Adoga Adeyi A, Ma'an Nuhu D
Otorhinolaryngology unit, Department of Surgery, Jos University Teaching Hospital, PMB 2076, Jos, Plateau State, Nigeria.
BMC Surg. 2010 Jan 12;10:2. doi: 10.1186/1471-2482-10-2.
There is a change in the concept of pediatric tracheostomy. This study investigates the indications and outcomes of pediatric tracheostomy in a Nigerian teaching hospital finding out whether there is also a change in the trend in our environment as compared to other centers.
A retrospective chart review of 46 patients aged between 2 months and 15 years who presented to our Otorhinolaryngological facility and had tracheostomy between January 2000 and December 2008.

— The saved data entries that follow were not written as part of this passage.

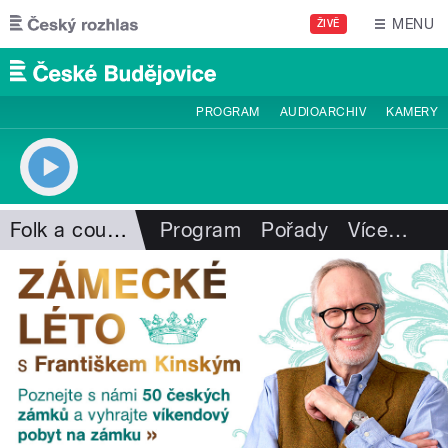
Přejít k hlavnímu obsahu
MENU
ŽIVĚ
PROGRAM
AUDIOARCHIV
KAMERY
Folk a country
Program
Pořady
Více
…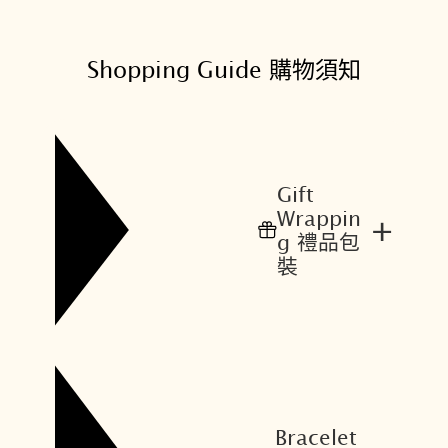
.
1
6
Shopping Guide 購物須知
.
4
1
1
Gift
.
Wrappin
0
+
g 禮品包
0
裝
數
量
Bracelet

The age range was 2 months to 15 years. There were 29 males and 17 females. Thirty two (69.6%) patients were in the age range 6-10 years. Forty tracheostomies (87%) were performed as emergency while 6 (13%) as elective procedures. The commonest indication for tracheostomy was upper airway obstruction (n = 29, 63%). Transverse skin incision was employed in all the cases. No intra-operative complication was recorded. The post-operative complication rate was 15.2%. The duration of tracheostomy ranged from 5 days to 3 months. All the patients were successfully decannulated. The overall mortality was 8 (17.4%). There was no tracheostomy related mortality.
There is no increase in the incidence of tracheostomy in patients under 1 year of age and the commonest indication for the procedure in Nigeria has remained relief of upper airway obstruction. Pediatric tracheostomy is safe when performed in the tertiary hospital setting.

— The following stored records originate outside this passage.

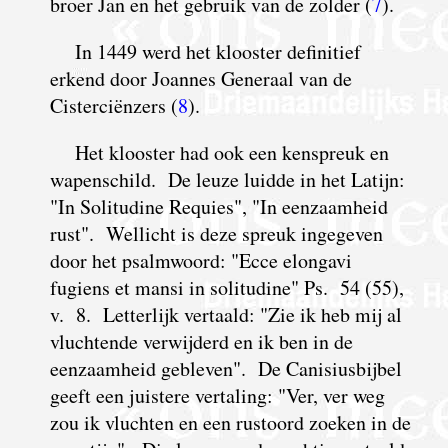
broer Jan en het gebruik van de zolder (
7
).
I
n 1449 werd het klooster definitief
erkend door Joannes Generaal van de
Cisterciënzers (
8
).
Het klooster had ook een kenspreuk en
wapenschild. De leuze luidde in het Latijn:
"In Solitudine Requies", "In eenzaamheid
rust". Wellicht is deze spreuk ingegeven
door het psalmwoord: "Ecce elongavi
fugiens et mansi in solitudine" Ps. 54 (55),
v. 8. Letterlijk vertaald: "Zie ik heb mij al
vluchtende verwijderd en ik ben in de
eenzaamheid gebleven". De Canisiusbijbel
geeft een juistere vertaling: "Ver, ver weg
zou ik vluchten en een rustoord zoeken in de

小儿气管切开术的概念发生了变化。本研究调查了一家尼日利亚教学医院小儿气管切开术的适应证和结果,以了解与其他中心相比,我们所处环境中的趋势是否也有变化。
对2000年1月至2008年12月期间在我们耳鼻喉科就诊并接受气管切开术的46例年龄在2个月至15岁之间的患者进行回顾性病历审查。
年龄范围为2个月至15岁。男性29例,女性17例。32例(69.6%)患者年龄在6至10岁之间。40例(87%)气管切开术为急诊手术,6例(13%)为择期手术。气管切开术最常见的适应证是上呼吸道梗阻(n = 29,63%)。所有病例均采用横向皮肤切口。术中无并发症记录。术后并发症发生率为15.2%。气管切开术持续时间为5天至3个月。所有患者均成功拔管。总死亡率为8例(17.4%)。无气管切开术相关死亡。
1岁以下患者气管切开术的发生率没有增加,在尼日利亚该手术最常见的适应证仍然是缓解上呼吸道梗阻。在三级医院环境中进行小儿气管切开术是安全的。